Сашенька либо безмолвствовал, либо, уж если начинал говорить, слишком часто повторял слово «навсегда». «Да, теперь это уже навсегда…» стало любимым его рефреном. Он много говорил по телефону. А при встречах, наоборот, отмалчивался, во всяком случае, при тех, что происходили у него дома. Поначалу Каспар этого не замечал, прозябая у Айгуль, но время шло своим чередом. Настал учебный год, осень прокралась за воротник, отец научился готовить загадочный суп, который называл «Плавильный котел». Принцип прост: покромсать все наличествующее съестное в кастрюлю и приправить плавленым сырком. Изредка подавалась солянка «Короткие встречи» (имелась в виду встреча колбасы и консервной рыбы, которая ничем хорошим закончиться не могла). Попробовав однажды это гастрономическое бесчинство, Айгуль приняла меры – сообщила куда надо. И в дом зачастили с поздними визитами сочувствующие подруги Авроры. Но их атаки Сашенька отбивал грамотно и успешно. Никто не уходил в обиде, потому что от судков с борщами и завернутых в тряпочку капустных пирогов вдовец не отказывался. Это вселяло в данаек, дары приносящих, надежду. Надежду весьма зыбкую, потому что особое расположение ни к кому не выказывалось. Отец изображал благодарное смущение и мучительную неловкость. Дескать, сын переживает, не могу долго быть с тобой, сама понимаешь… Его понимали.

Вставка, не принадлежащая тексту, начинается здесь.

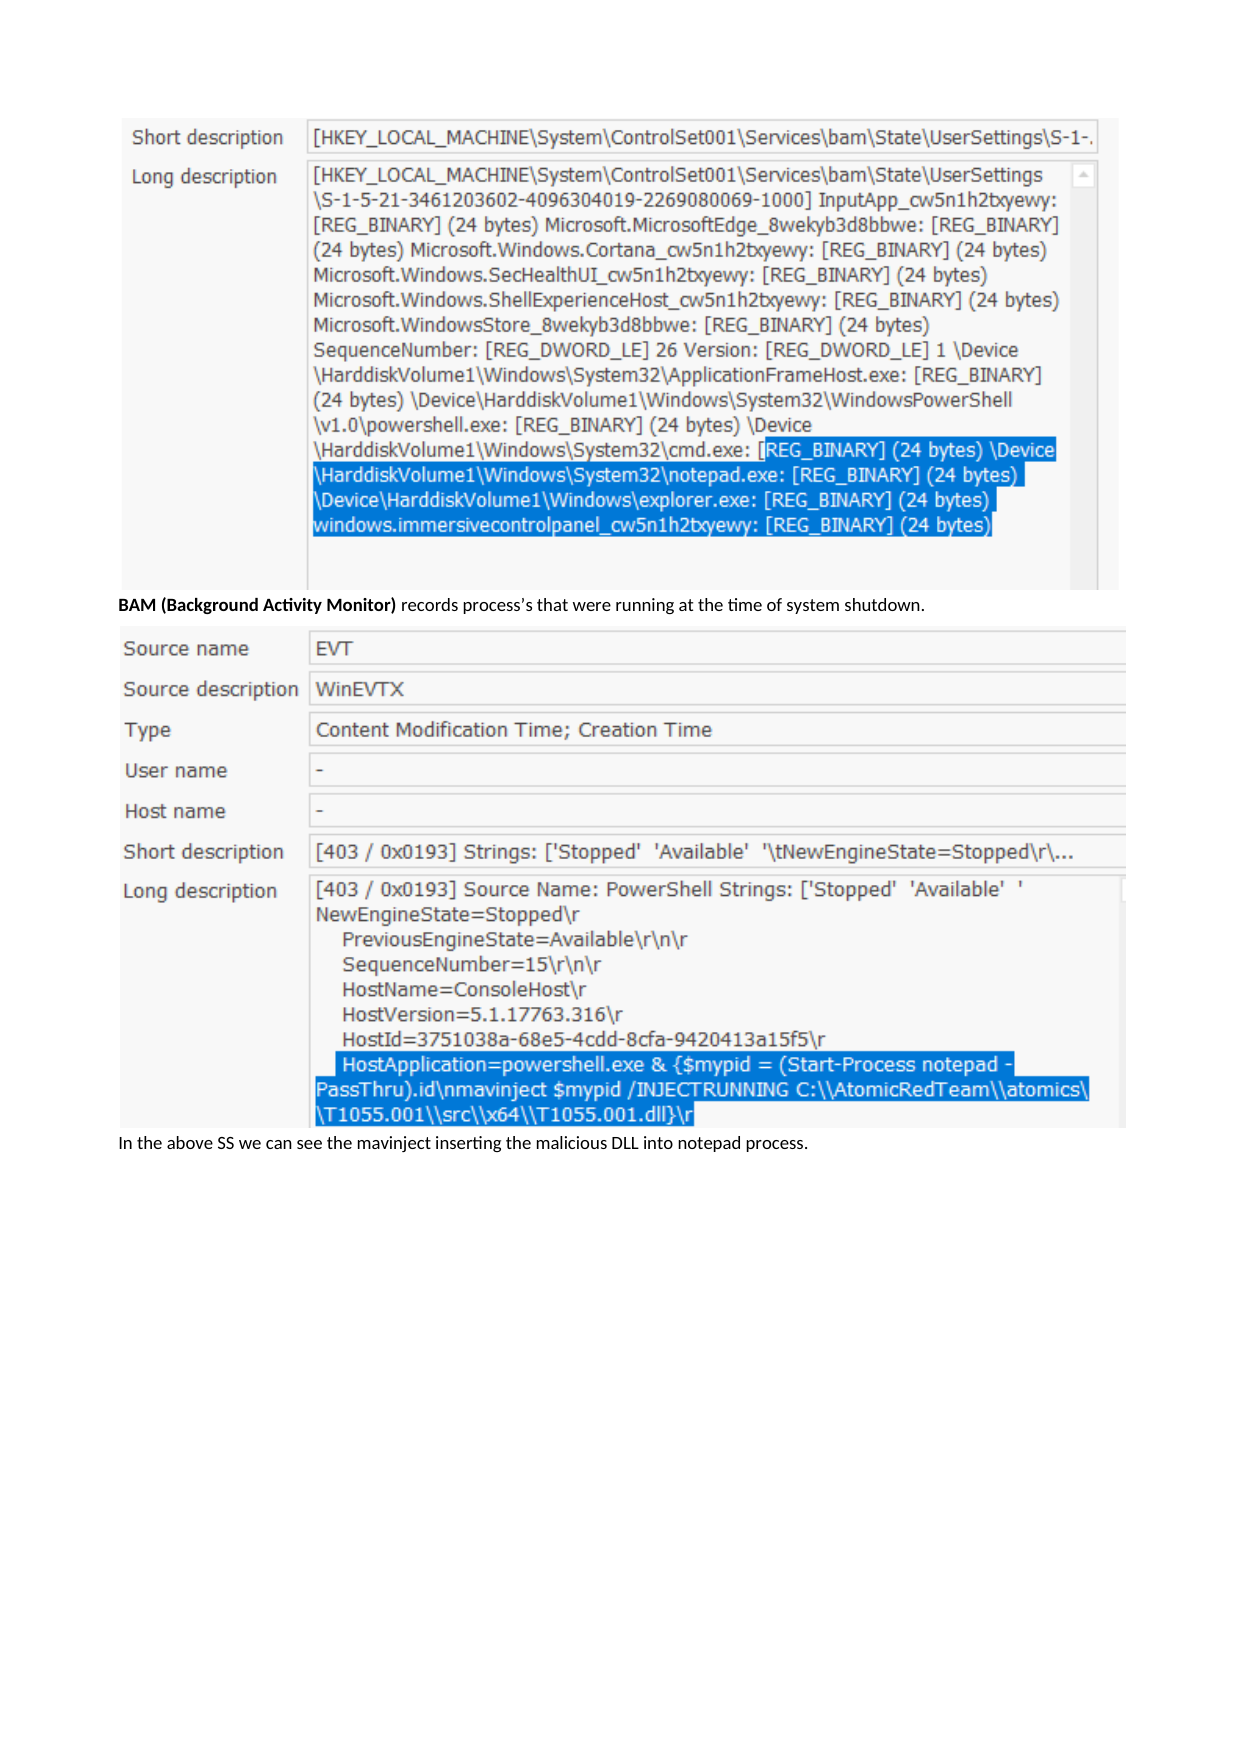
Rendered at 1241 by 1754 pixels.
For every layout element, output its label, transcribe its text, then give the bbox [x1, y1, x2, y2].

picture [120, 626, 1126, 1128]
picture [121, 118, 1119, 590]
text In the above SS we can see the mavinject inserting the malicious DLL into notepad process. [118, 620, 1122, 1154]
text BAM (Background Activity Monitor) records process’s that were running at the time of system shutdown. [118, 118, 1122, 616]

Это была ложь. Сашенька просто не хотел жениться, и драгоценный сын был ни при чем. С сыном, впрочем, хватало хлопот: он перестал учиться, прогуливал уроки, увлекся тиром и дурной компанией. На самом деле ничего особенного не случилось, Каспар просто изучал незнакомые ему доселе явления жизни, а отец сделал неправильные выводы. Он, как и матушка, торопил плохое. Раз сын пережил потрясение, так он непременно должен ступить на кривую дорожку. Не дождавшись систематических безобразий, Сашенька принялся за поиски тайных пороков. Искал сигареты, запах спиртного, звонил родителям Бека и Найденыша. Это была масштабная воспитательная кампания. Только источники темных сил, желающих завладеть душой подростка, отец искал не там. Между тем его собственными душой и телом тоже возжелали овладеть силы, которые надолго вывели из равновесия борца за чистоту нравов.
Однажды к отцу пришла дама, которая разительно отличалась от прочих претенденток. Ей явно не хватало уверенности в себе и были тесны туфли. Видимо, к этой уловке она прибегла, чтобы придать пикантности походке, ведь пикантность в данном случае прямо пропорциональна неудобству обуви. Правда, в остальном дама никак себя не приукрасила. У нее были тонкие растрепанные волосы, стянутые сзади детской резинкой с деревянными вишенками. Клетчатая юбка, громоздкий свитер с элементами ажурной вязки и спортивная сумка через плечо. Ее отличала удивительная дисгармония деталей. Шериф даже не вышел ей навстречу. Посолиднев, он стал очень избирательным.
«Типичная девушка от тридцати до шестидесяти», – подумал Каспар и решил, что дама пришла по делу. Правда, девушке катастрофически не хватало величественности и неприступности, коими должны обладать власти предержащие. Но ведь и на старуху бывает проруха! Деловой визит длился недолго и на сей раз без гостинцев. «Такая невзрачная, еще и не принесла с собой ничего», – поймал себя на неблагородной мысли Каспар, зайдя на кухню в поисках новых лакомств. Скоро он устыдился своих мелочных мотивов и упрощенного подхода к отношениям мужчин и женщин. Кулема пришла с сенсацией – она ждала от Сашеньки ребенка. Наступили очень трудные времена.
Отец и не подозревал, что за мужское обаяние придется расплачиваться так дорого. Ему казалось, что жизнь должна его как-то вознаградить за перенесенное горе. Ему было легко презирать узы брака, пока они оберегали его, как уютный кокон. Оказывается, Аврора не просто сама спасалась от злого бога, она еще и спасала глупого Сашу от злых женщин. От ужаса отца скрутил желудочный приступ. Была срочно вызвана Айгуль, которая выдержала сокрушительную истерику.